Engel falling down there right when he tried to get up is one of those things you feel sort of bad for laughing at but just can’t stop.
I thought Rivera might get an inside-the-park homer there, but he stopped at third with one out for Isbel.
We joke a lot about productive outs, but the Royals hit the second most sacrifice flies last season. They got the runner in from third an awful lot with a good plate appearance to get the ball in the air to the outfield. They just haven’t done much of that this year. Isbel’s sac fly was the team’s ninth and the first by someone not named Merrifield, Andrew Benintendi, Michael A. Taylor or Ryan O’Hearn. Yes, you want a hit, but as long as a guy can get the ball in the air, that’s what matters.
And that brings us to the eighth inning. With the Royals up 4-2 and looking for an extra run to help Scott Barlow shut the door, Hunter Dozier led off with the hardest-hit ball of the game, a 109.4 MPH double to left center. He moved to third on a Santana groundout (hey, another productive out!) and that brought Melendez to the plate. Burr threw him a cutter on the outer third and Melendez was just trying to lift the ball.
Oh yeah, I’d say he lifted it.
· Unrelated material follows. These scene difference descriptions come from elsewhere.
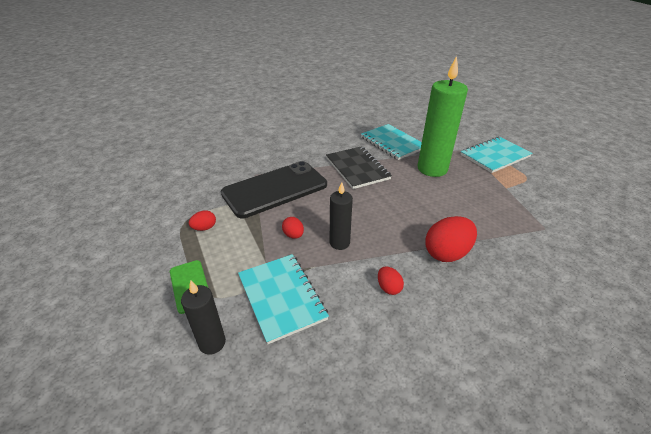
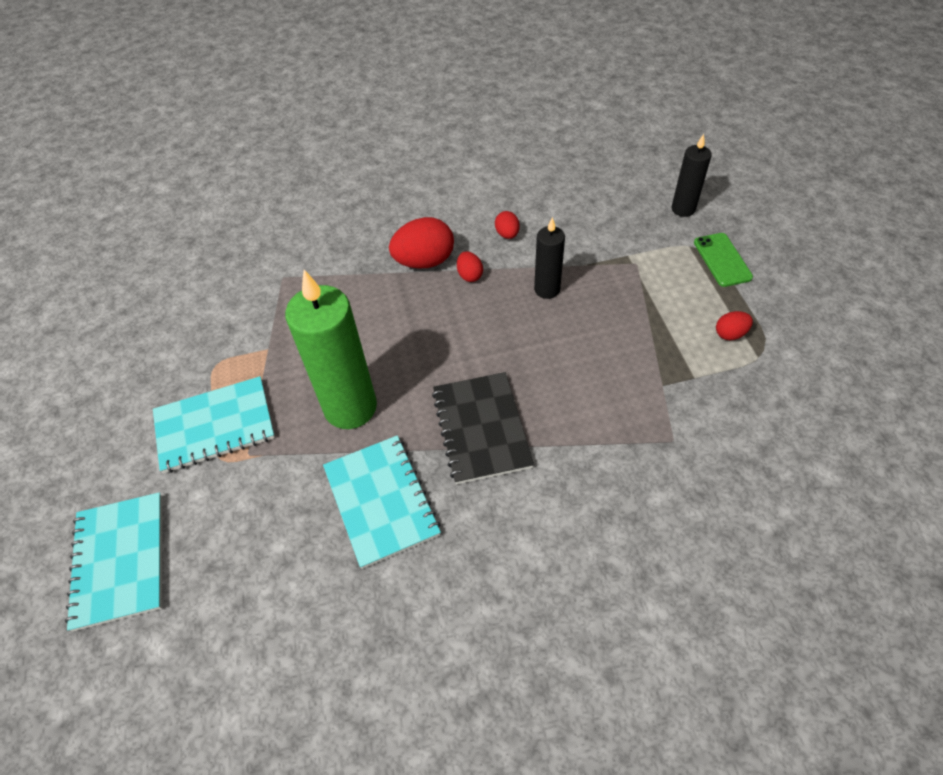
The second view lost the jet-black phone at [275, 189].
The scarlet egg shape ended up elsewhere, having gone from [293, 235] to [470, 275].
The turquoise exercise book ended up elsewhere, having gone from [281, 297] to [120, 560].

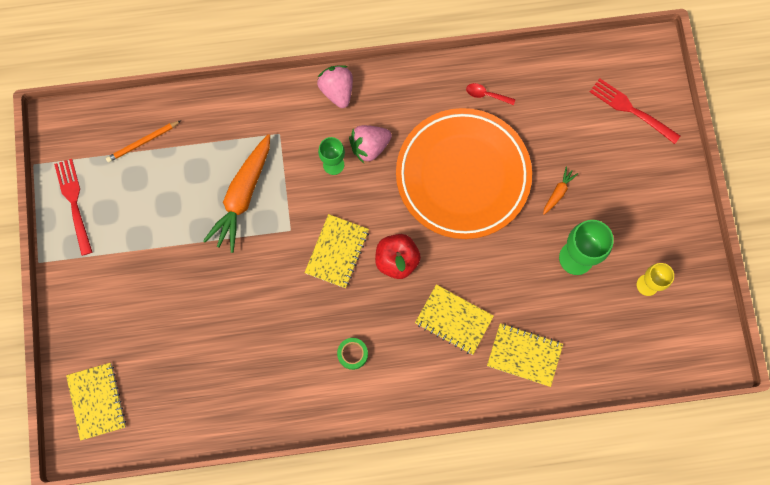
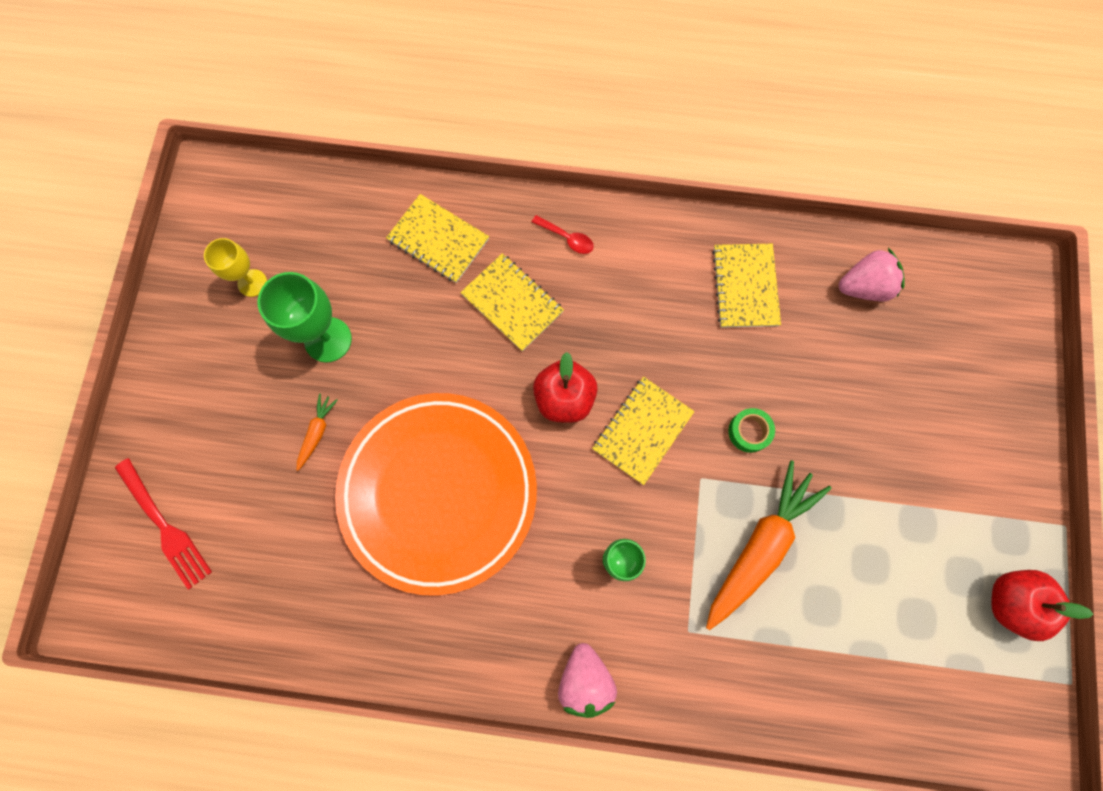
The scarlet spoon ended up elsewhere, having gone from [486, 95] to [567, 238].
The second view lost the orange-coloured pencil at [143, 142].
The rosy strawberry ended up elsewhere, having gone from [369, 147] to [864, 286].
Where the scarlet fork stood at [74, 203], the scarlet apple fruit came to stand at [1010, 602].
The orange-coloured toy carrot at [558, 192] ended up facing another way, 150 degrees clockwise from before.
The leaf-green sticky tape ended up elsewhere, having gone from [352, 354] to [749, 432].
The yellow exercise book ended up elsewhere, having gone from [97, 401] to [745, 286].

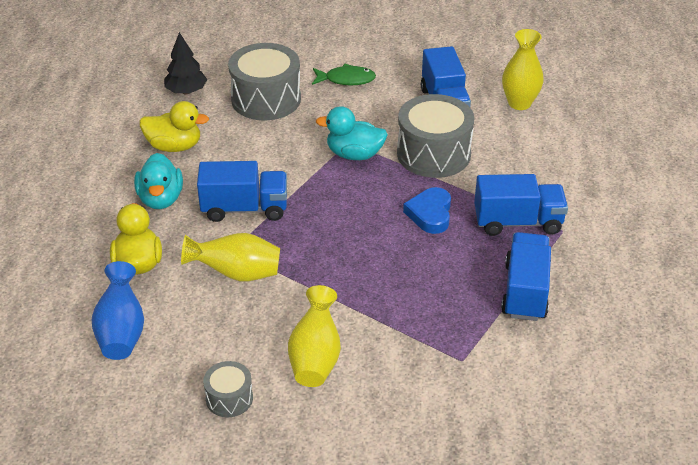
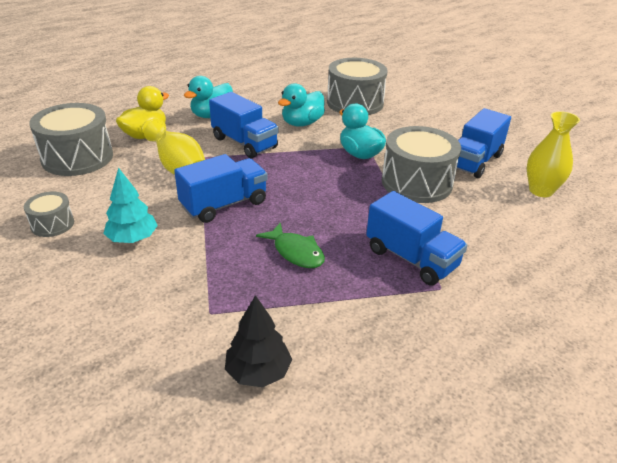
The jet-black tree ended up elsewhere, having gone from [186, 91] to [258, 372].
The leaf-green toy fish ended up elsewhere, having gone from [346, 79] to [296, 252].
The second view lost the yellow toy duck at [174, 146].
The second view lost the cobalt heart shape at [430, 214].
The cobalt toy truck ended up elsewhere, having gone from [525, 291] to [224, 204].
Where the cobalt flower vase stood at [121, 331], the gray toy drum came to stand at [77, 157].
Where the yellow flower vase stood at [315, 357], the turquoise tree came to stand at [133, 239].
The second view gained the turquoise toy duck at [302, 123].

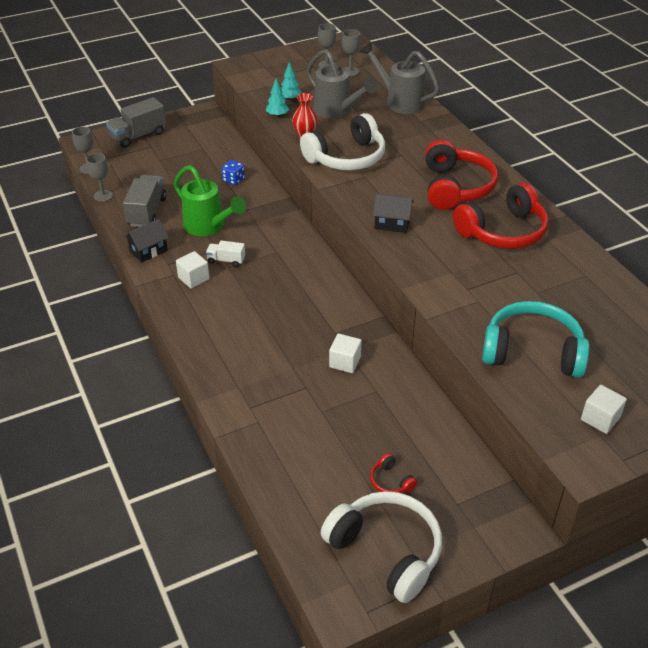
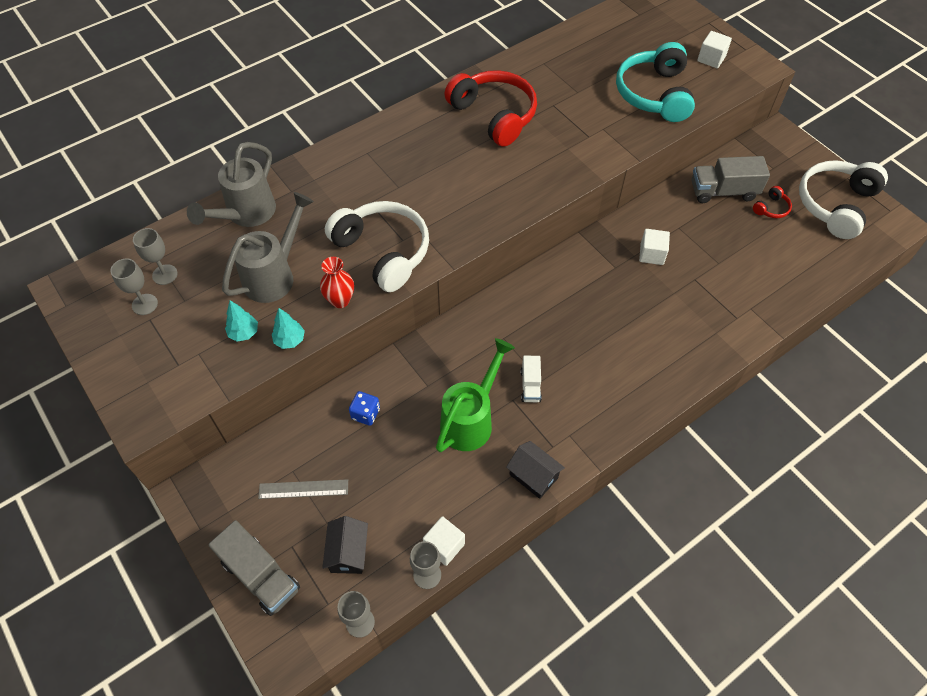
The second view lost the scarlet headset at [456, 187].
The gray toy truck ended up elsewhere, having gone from [147, 212] to [723, 191].
The jet-black house ended up elsewhere, having gone from [392, 223] to [348, 552].
The pure white block ended up elsewhere, having gone from [193, 278] to [444, 545].
The second view gained the gray measuring stick at [303, 489].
Tuesday night’s home run was impressive because it looked like he was off balance. This one was impressive because that just looked like effortless power to left-center. A 428-foot home run to that part of the park without looking like he was even swinging hard is really something.
The scoring ended there, but the Royals had to get one more line drive from a rookie with Isbel hitting a hard single to get on base, though he was ultimately stranded.
I didn’t even talk about the great play Bobby Witt Jr. made in the second to save a run (that ended up scoring anyway) or the fantastic job behind the plate Melendez did once again after a bit of a rocky defensive start or the nice work Rivera did at third or Isbel in center. These were the highlights I discussed, but these four players had excellent games in every facet.
Barlow shut the door, as he usually does, and the Royals had their second win of the series. There was kind of a fun dichotomy with 38-year old Zack Greinke giving 5.2 more solid innings, though he did issue his first walk in about a month, and a bunch of rookies leading the way for the rest of the team. The moral of this story, friends? PLAY THE KIDS!
It won’t always be like this. Melendez might pop up with that runner on third and less than two outs next time. And Witt might go 0 for 4 with two strikeouts. But the Royals aren’t ever going to win long-term because Santana or Merrifield or even Taylor get a big hit. They’re going to win long-term with the guys who got it done last night.
Not anything to add, but that was the most entertaining game this year, not because we won, but because they finally played the kids. Today I noticed no Santana or Ohearn in lineup. Woohoo!!!!!!
PLAY THE KIDS! That was one of the first Royals games I actually enjoyed this year because it was at least interesting because all the kids played. Shame it took Mondesi and Salvy's injuries and MAT's covid protocol for it to happen.